Under Rule 8.3(b) of the City Code, any person who is, or becomes, interested in 1 per cent. or more of any class of relevant securities of the offeree company or of any paper offeror must make a Dealing Disclosure if the person deals in any relevant securities of the offeree company or of any paper offeror.  A Dealing Disclosure must contain details of the dealing concerned and of the person's interests and short positions in, and rights to subscribe for, any relevant securities of each of (i) the offeree company and (ii) any paper offeror, save to the extent that these details have previously been disclosed under Rule 8.  A Dealing Disclosure by a person to whom Rule 8.3(b) applies must be made by no later than 3.30 p.m. on the Business Day following the date of the relevant dealing.

If two or more persons act together pursuant to an agreement or understanding, whether formal or informal, to acquire or control an interest in relevant securities of an offeree company or a paper offeror, they will be deemed to be a single person for the purpose of Rule 8.3.

Opening Position Disclosures must also be made by the offeree company and by any offeror and Dealing Disclosures must also be made by the offeree company, by any offeror and by any persons acting in concert with any of them (see Rules 8.1, 8.2 and 8.4).

Details of the offeree and offeror companies in respect of whose relevant securities Opening Position Disclosures and Dealing Disclosures must be made can be found in the Disclosure Table on the Takeover Panel's website at www.thetakeoverpanel.org.uk, including details of the number of relevant securities in issue, when the offer period commenced and when any offeror was first identified.  If you are in any doubt as to whether you are required to make an Opening Position Disclosure or a Dealing Disclosure, you should contact the Panel's Market Surveillance Unit on +44 (0)20 7638 0129.

* DATASET RECORDS *
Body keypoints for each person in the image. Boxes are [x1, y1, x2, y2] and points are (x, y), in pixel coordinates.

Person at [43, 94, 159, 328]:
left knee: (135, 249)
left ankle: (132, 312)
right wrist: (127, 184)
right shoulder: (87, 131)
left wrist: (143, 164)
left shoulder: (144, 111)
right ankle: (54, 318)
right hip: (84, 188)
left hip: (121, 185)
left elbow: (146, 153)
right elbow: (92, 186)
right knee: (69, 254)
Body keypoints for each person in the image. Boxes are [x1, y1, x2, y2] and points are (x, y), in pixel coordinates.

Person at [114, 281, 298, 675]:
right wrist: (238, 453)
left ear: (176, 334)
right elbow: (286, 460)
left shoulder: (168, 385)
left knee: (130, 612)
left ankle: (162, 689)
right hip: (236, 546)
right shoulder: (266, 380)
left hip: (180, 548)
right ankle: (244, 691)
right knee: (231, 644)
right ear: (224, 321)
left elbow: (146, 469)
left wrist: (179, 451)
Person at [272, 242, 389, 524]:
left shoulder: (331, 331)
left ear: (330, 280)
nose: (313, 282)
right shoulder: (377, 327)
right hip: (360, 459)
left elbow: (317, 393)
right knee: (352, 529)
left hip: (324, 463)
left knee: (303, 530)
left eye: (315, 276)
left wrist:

* CHECK YOUR UNDERSTANDING *
- a) Give every rule number that the passage on takeover disclosure rules cites, listing each one once.
- b) Write the next paragraph of the passage on takeover disclosure rules, picking up after its final sentence.

* TASK-BY-TASK OUTPUTS *
- a) Rule 8.3(b), Rule 8, Rule 8.3, Rule 8.1, Rule 8.2, Rule 8.4

- b)
Overseas jurisdictions

The availability of the Offer in, and the release, publication or distribution of this announcement in or into, jurisdictions other than the United Kingdom may be restricted by law.  Therefore persons into whose possession the Offer Document or this announcement comes who are not resident in the United Kingdom should inform themselves about, and observe, any applicable restrictions.  Datong Shareholders who are in any doubt regarding such matters should consult an appropriate independent adviser in the relevant jurisdiction without delay.  Any failure to comply with such restrictions may constitute a violation of the securities laws of any such jurisdiction. This announcement has been prepared for the purposes of complying with English law and the Code and the information disclosed may not be the same as that which would have been disclosed if the announcement had been prepared in accordance with the laws of jurisdictions outside the United Kingdom.

In particular, unless otherwise determined by Seven and permitted by applicable law and regulation, the Offer will not be made, directly or indirectly, in or into, or by the use of mails or any means of instrumentality (including, without limitation, telephonically or electronically) of interstate or foreign commerce of, or any facilities of a national securities exchange of any Restricted Jurisdiction (including the United States, Australia, Canada, the Republic of South Africa and Japan).  Accordingly, except as required by applicable law, copies of the Offer Document and this announcement are not being, and may not be, mailed or otherwise forwarded, distributed or sent in, into or from any Restricted Jurisdiction.  Persons receiving the Offer Document or this announcement (including without limitation nominees, trustees or custodians) must not forward, distribute or send it into any Restricted Jurisdiction.